_The data_
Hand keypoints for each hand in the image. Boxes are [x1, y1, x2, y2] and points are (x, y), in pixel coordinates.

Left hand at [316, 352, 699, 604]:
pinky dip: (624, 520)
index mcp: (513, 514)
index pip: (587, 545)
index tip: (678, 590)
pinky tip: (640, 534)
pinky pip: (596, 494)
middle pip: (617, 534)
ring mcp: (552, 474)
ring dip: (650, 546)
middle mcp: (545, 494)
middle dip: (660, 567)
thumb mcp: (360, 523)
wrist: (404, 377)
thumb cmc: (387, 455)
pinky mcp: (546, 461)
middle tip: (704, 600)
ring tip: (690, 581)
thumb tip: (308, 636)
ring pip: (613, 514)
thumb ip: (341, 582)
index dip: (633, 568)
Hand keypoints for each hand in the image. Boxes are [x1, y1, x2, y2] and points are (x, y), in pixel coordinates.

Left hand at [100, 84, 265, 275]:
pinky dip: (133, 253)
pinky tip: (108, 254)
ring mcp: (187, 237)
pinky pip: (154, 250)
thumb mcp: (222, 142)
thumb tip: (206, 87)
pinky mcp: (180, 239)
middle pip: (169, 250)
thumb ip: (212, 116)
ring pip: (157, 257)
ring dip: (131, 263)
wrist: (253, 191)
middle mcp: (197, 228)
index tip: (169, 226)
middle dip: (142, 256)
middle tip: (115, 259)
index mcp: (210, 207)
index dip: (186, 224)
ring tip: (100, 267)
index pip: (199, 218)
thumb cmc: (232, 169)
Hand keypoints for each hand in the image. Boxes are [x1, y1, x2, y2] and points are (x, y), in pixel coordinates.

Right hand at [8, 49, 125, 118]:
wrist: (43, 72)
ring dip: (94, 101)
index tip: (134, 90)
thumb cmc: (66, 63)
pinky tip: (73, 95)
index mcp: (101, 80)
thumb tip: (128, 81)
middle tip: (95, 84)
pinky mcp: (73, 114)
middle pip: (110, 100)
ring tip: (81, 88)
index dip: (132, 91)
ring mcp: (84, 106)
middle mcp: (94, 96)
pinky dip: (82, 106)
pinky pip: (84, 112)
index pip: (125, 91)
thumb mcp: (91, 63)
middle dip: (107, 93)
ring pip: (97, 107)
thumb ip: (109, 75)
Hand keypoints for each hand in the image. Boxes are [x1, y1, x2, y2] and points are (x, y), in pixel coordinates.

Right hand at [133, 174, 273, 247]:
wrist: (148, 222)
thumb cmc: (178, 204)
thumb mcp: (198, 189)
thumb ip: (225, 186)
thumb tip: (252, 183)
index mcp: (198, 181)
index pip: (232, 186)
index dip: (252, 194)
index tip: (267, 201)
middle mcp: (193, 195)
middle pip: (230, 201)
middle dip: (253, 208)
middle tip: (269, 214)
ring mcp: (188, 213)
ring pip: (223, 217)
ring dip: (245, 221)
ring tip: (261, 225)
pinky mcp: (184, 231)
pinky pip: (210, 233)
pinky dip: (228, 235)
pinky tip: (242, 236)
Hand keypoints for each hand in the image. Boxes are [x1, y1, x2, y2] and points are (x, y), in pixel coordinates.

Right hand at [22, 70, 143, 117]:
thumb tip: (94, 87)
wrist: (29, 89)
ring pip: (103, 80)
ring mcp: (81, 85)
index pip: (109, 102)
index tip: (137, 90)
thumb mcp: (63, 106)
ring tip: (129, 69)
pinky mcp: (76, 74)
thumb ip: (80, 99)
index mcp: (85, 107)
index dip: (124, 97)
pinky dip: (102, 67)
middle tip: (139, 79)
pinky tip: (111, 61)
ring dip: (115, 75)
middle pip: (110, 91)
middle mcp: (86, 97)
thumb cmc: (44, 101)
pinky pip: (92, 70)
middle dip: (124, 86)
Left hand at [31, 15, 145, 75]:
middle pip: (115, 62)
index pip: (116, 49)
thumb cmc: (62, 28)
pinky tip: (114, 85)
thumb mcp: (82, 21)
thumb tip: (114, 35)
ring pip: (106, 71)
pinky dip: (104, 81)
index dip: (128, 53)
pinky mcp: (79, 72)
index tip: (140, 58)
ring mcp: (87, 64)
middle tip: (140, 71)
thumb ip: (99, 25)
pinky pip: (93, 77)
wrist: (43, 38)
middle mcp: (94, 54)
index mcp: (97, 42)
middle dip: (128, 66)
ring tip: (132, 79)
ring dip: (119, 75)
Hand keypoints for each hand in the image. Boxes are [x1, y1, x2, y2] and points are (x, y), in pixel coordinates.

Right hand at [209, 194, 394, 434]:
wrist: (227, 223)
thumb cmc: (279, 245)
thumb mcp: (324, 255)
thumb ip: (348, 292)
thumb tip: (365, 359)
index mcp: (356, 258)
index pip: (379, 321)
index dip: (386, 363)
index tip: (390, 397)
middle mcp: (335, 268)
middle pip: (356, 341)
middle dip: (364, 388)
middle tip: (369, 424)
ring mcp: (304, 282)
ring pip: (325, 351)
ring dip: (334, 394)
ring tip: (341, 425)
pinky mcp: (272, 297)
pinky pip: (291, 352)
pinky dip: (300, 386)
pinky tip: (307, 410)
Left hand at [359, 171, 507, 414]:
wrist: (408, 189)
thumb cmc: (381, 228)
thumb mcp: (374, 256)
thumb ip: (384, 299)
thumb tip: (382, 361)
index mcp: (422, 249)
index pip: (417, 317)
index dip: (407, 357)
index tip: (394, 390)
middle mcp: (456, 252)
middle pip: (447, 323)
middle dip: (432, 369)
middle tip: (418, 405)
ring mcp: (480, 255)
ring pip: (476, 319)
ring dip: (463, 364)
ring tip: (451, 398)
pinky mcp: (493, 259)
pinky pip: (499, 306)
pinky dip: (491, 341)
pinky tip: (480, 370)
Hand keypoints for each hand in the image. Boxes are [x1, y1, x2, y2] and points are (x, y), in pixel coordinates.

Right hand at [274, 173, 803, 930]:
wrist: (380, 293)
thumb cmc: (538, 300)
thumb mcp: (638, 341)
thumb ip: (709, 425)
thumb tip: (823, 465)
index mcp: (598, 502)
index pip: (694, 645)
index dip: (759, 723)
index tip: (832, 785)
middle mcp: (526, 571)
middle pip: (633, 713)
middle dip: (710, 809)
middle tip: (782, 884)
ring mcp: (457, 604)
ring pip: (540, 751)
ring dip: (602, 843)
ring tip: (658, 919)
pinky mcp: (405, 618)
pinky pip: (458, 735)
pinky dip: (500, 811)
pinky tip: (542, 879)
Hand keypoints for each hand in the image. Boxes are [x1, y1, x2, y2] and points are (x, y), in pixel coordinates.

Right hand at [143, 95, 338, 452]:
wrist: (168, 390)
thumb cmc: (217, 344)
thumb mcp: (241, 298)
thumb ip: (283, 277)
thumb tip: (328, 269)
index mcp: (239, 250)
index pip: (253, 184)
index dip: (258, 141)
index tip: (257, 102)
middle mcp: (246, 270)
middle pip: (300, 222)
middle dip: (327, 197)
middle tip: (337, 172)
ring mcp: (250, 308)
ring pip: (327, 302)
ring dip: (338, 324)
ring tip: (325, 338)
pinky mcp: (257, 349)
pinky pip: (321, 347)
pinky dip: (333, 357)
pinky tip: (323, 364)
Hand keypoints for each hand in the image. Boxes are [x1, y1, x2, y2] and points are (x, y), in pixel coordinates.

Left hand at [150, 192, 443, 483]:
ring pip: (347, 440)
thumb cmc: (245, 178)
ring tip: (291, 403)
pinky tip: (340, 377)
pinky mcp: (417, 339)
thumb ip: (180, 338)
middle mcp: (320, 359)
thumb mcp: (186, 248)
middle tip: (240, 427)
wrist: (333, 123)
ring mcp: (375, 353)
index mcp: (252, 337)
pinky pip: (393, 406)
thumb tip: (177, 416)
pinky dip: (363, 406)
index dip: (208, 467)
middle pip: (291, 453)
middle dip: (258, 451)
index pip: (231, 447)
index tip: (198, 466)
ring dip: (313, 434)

_Problem to work on_
Starting at the line with "index mcp: (101, 80)" and ending at the line with "middle dip: (124, 86)", print each line of the listing above exactly, with no other lines.

_Written answer_
index mcp: (101, 80)
thumb tip: (128, 81)
middle tip: (95, 84)
pinky mcp: (73, 114)
middle pip: (110, 100)
ring tip: (81, 88)
index dip: (132, 91)
ring mcp: (84, 106)
middle mcp: (94, 96)
pinky dip: (82, 106)
pinky pip: (84, 112)
index pip: (125, 91)
thumb mcp: (91, 63)
middle dip: (107, 93)
ring pip: (97, 107)
thumb ip: (109, 75)
Hand keypoints for each hand in the image. Boxes are [x1, y1, x2, y2] and points are (x, y), in pixel coordinates.

Right hand at [133, 174, 273, 247]:
wrist: (148, 222)
thumb cmc: (178, 204)
thumb mcp: (198, 189)
thumb ip: (225, 186)
thumb tip: (252, 183)
index mcp: (198, 181)
index pip: (232, 186)
index dip: (252, 194)
index tip: (267, 201)
middle mcp: (193, 195)
middle pip: (230, 201)
middle dip: (253, 208)
middle tip: (269, 214)
ring mcp: (188, 213)
ring pip: (223, 217)
ring dip: (245, 221)
ring tip: (261, 225)
pinky mcp: (184, 231)
pinky pip: (210, 233)
pinky dip: (228, 235)
pinky tip: (242, 236)
Hand keypoints for each hand in the image. Boxes are [x1, y1, x2, y2] and points are (x, y), in pixel coordinates.

Right hand at [22, 70, 143, 117]:
thumb tip: (94, 87)
wrist: (29, 89)
ring pip: (103, 80)
ring mcp: (81, 85)
index pip: (109, 102)
index tip: (137, 90)
thumb mcp: (63, 106)
ring tip: (129, 69)
pinky mcp: (76, 74)
thumb ip: (80, 99)
index mcp: (85, 107)
index dip: (124, 97)
pinky dip: (102, 67)
middle tip: (139, 79)
pinky tip: (111, 61)
ring dip: (115, 75)
middle pip: (110, 91)
middle mcp: (86, 97)
thumb cmc: (44, 101)
pinky pip: (92, 70)
middle dip: (124, 86)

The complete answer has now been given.